What is needed:
Copy the passage on aggressive glucose lowering and diabetes word for word, keeping its spacing and punctuation unchanged.

Why should aggressive glucose lowering be harmful ?

This  question is  struggling to get  a  logical answer for over 5 decades. To answer this question,  it  need to realised  our  fundamental understanding of  diabetes  itself  is  flawed ,   as  we have equated it with high blood sugar.

                                                    A  persistent state of  high blood sugar   can never be  used  as a  synonym for diabetes melites.  There is much . . . much  more , to it  !    Patients ,  lay persons and pharma industry  may  think  like  that   but  it is unfortunate many  physicians  have the same thinking   pattern .  The fault lies there .

Diabetes is a systemic metabolic disorder  apparently due to lack of insulin( or relative excess of it ! as in insulin resistance ) in which hyperglycemia is one of  grossly visible abnormality.

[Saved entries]
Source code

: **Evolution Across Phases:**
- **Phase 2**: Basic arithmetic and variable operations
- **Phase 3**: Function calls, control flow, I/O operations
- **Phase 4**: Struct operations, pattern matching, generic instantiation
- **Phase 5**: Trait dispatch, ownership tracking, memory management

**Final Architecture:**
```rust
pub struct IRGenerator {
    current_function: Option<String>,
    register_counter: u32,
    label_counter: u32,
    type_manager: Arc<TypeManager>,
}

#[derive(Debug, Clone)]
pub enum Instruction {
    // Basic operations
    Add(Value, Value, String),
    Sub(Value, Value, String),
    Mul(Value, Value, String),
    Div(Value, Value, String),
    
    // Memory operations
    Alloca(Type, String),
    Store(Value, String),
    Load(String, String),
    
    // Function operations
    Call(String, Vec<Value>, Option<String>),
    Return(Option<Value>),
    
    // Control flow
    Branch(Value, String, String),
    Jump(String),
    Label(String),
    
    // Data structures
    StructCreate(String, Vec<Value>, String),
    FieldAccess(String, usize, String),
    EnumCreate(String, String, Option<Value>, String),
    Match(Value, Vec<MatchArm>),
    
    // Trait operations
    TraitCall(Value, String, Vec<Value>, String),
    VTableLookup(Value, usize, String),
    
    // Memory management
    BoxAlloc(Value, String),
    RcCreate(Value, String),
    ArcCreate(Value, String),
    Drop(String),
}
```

Final answer:
Why should aggressive glucose lowering be harmful ?

This  question is  struggling to get  a  logical answer for over 5 decades. To answer this question,  it  need to realised  our  fundamental understanding of  diabetes  itself  is  flawed ,   as  we have equated it with high blood sugar.

                                                    A  persistent state of  high blood sugar   can never be  used  as a  synonym for diabetes melites.  There is much . . . much  more , to it  !    Patients ,  lay persons and pharma industry  may  think  like  that   but  it is unfortunate many  physicians  have the same thinking   pattern .  The fault lies there .

Diabetes is a systemic metabolic disorder  apparently due to lack of insulin( or relative excess of it ! as in insulin resistance ) in which hyperglycemia is one of  grossly visible abnormality.